De novo mutation in SLC25A22 gene: expansion of the clinical and electroencephalographic phenotype
Published in Journal of Neurogenetics, 2021
Antonio Gennaro Nicotera, Daniela Dicanio, Erica Pironti, Maria Bonsignore, Anna Cafeo, Stephanie Efthymiou, Patrizia Mondello, Vincenzo Salpietro, Henry Houlden, Gabriella Di Rosa
OS is a rare and severe disease affecting infants within the first 3 months of life. Tonic spasms are the most common seizures and can occur as a cluster or single episodes and be refractory to treatment. Focal and myoclonic seizures can also occur. The electroencephalogram (EEG) is characterized by a burst-suppression pattern both in waking and sleeping states (Mastrangelo & Leuzzi, 2012). OS phenotype caused by SLC25A22 mutations mostly overlaps with other OS forms associated with other genes’ mutations (i.e.: CDKL5 or ARX) (Sartori et al., 2011). It is featured by myoclonic seizures within the first month of life and late-onset tonic spasms, hypotonia, microcephaly, abnormal visual evoked potential (VEP), and electroretinogram (Mastrangelo & Leuzzi, 2012).
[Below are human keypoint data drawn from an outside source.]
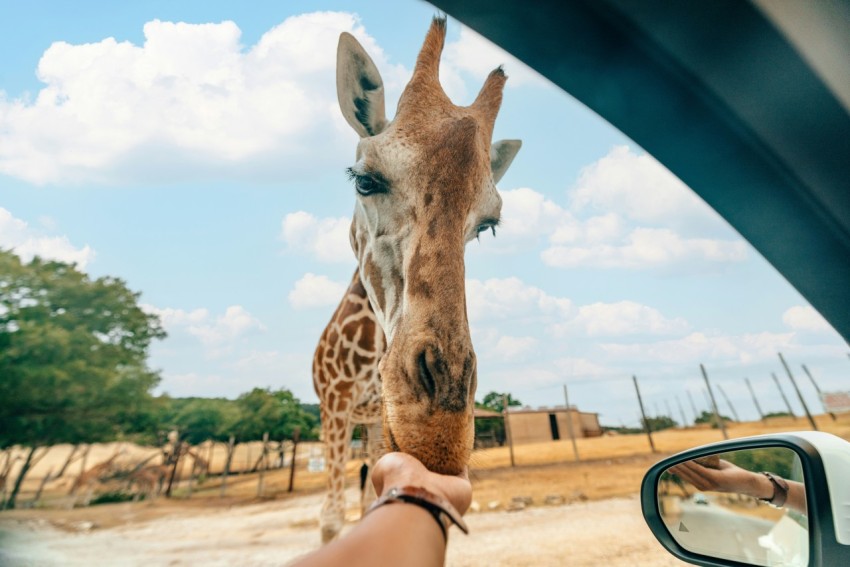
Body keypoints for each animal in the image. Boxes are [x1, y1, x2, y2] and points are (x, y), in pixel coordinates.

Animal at [314, 15, 520, 544]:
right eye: (365, 180)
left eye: (487, 225)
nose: (439, 432)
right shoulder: (335, 409)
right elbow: (330, 523)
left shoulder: (371, 421)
EME is a rare epileptic encephalopathy characterized by erratic myoclonus and refractory partial seizures with neonatal or early infantile-onset and suppression-burst EEG pattern during sleep. EME may be caused by metabolic disorders, such as non-ketotic hyperglycinemia and organic acidemias, or genetic disorders due to mutations in ERBB4, SIK1, SLC25A22, KCNQ2 and GABRB2 genes (Giacomini et al., 2019; Mastrangelo & Leuzzi, 2012). MMPSI is a severe and rare epileptic encephalopathy. EEG abnormalities involve different regions of the brain, migrating from one region to another one and leading to focal seizures, which are typically multifocal, independent, and drug-resistant. To date, KCNT1, PLCB1, SCN1A, SCN8A, TBC1D24 and SLC25A22 are the genes associated with MMPSI (Poduri et al., 2013; Striano, Coppola, Zara, & Nabbout, 2014).